(Stored entries)
════════

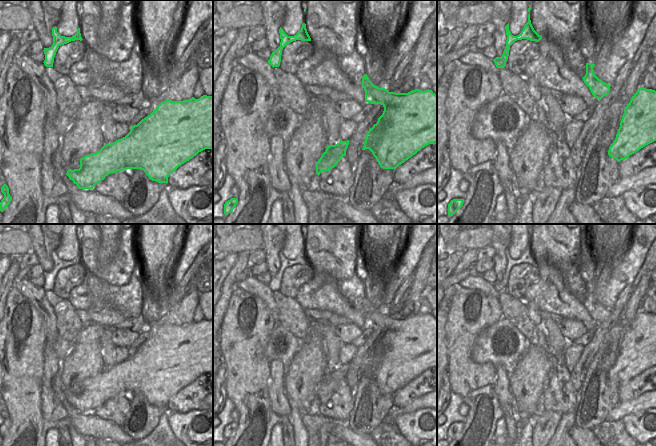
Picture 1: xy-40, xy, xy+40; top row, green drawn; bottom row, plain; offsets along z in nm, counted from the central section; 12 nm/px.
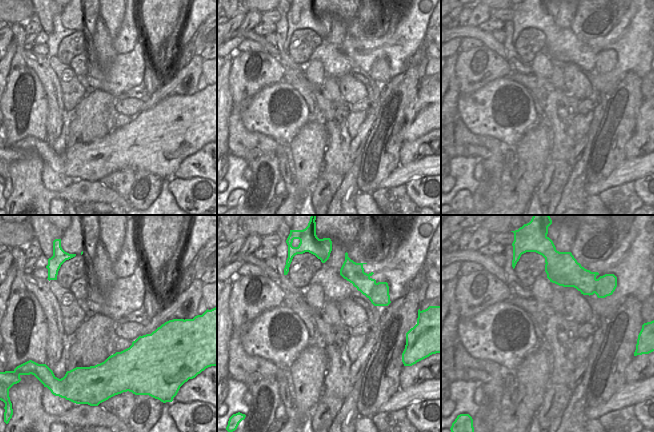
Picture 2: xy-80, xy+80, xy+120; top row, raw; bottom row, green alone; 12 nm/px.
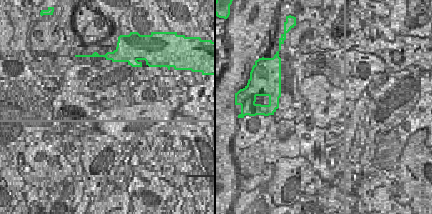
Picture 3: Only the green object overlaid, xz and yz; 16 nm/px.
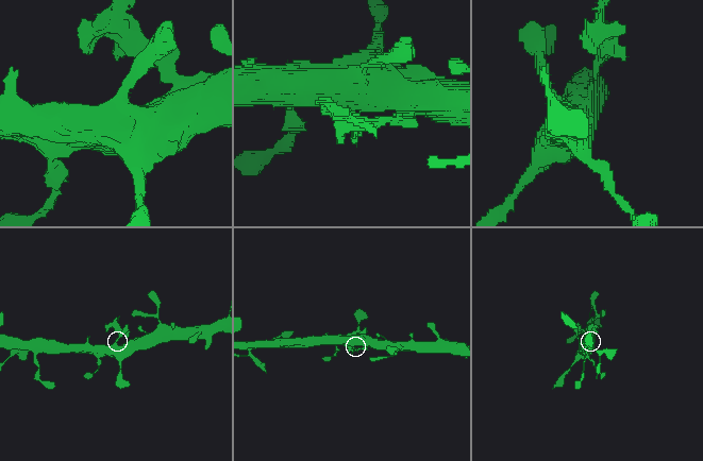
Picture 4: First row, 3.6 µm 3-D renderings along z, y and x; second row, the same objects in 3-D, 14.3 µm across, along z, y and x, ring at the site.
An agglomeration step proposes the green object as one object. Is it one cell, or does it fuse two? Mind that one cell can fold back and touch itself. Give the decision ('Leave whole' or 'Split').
Leave whole.

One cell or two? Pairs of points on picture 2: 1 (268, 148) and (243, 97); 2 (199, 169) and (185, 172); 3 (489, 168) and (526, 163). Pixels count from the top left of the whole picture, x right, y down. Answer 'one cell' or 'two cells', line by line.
1: one cell
2: one cell
3: two cells

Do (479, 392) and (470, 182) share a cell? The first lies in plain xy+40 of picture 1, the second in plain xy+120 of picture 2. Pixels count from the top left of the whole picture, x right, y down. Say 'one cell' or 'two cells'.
two cells

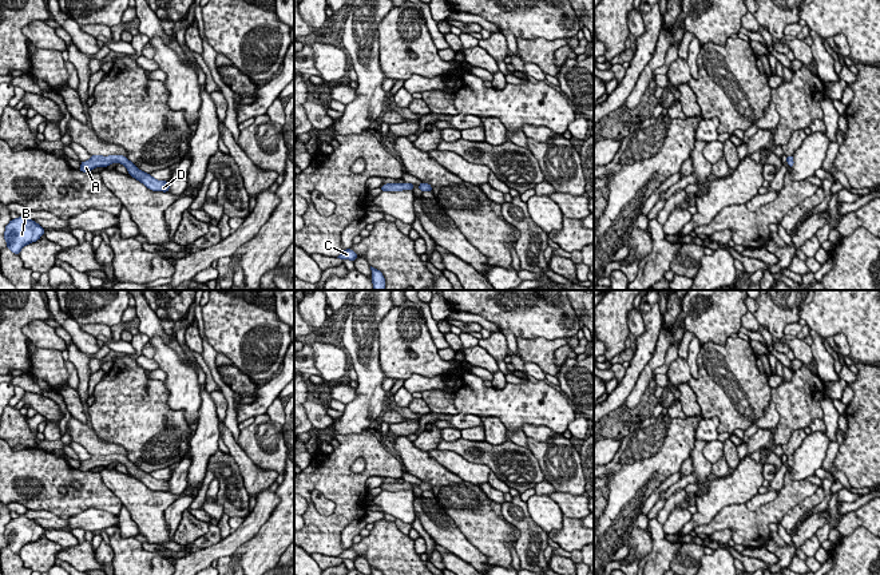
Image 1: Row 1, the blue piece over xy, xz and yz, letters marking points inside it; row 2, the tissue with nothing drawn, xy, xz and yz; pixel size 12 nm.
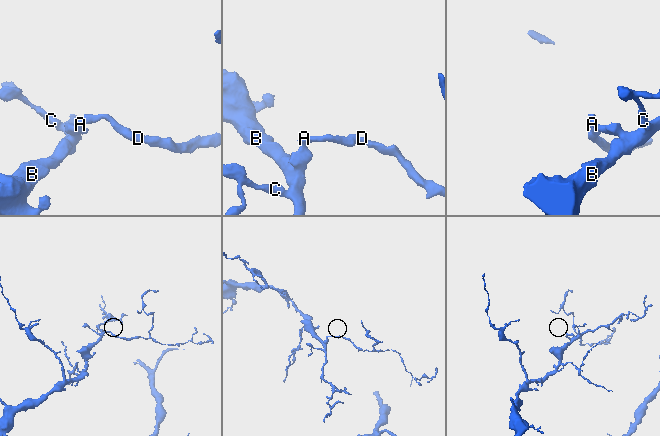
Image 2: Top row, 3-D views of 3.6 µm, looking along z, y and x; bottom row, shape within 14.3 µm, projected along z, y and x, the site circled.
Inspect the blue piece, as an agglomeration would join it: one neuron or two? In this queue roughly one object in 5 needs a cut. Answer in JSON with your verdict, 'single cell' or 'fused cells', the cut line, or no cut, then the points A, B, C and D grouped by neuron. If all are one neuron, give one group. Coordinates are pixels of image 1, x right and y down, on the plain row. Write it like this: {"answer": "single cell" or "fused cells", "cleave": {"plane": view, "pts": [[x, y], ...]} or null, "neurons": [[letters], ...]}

════════

■ Task item
Return only the part above that opens with the line containing "Picture 3: Only" and closes with the line containing "Picture 4: First", exactly and with both ends, skipping the pictures.

■ Solution for this problem
Picture 3: Only the green object overlaid, xz and yz; 16 nm/px.
Picture 4: First row, 3.6 µm 3-D renderings along z, y and x; second row, the same objects in 3-D, 14.3 µm across, along z, y and x, ring at the site.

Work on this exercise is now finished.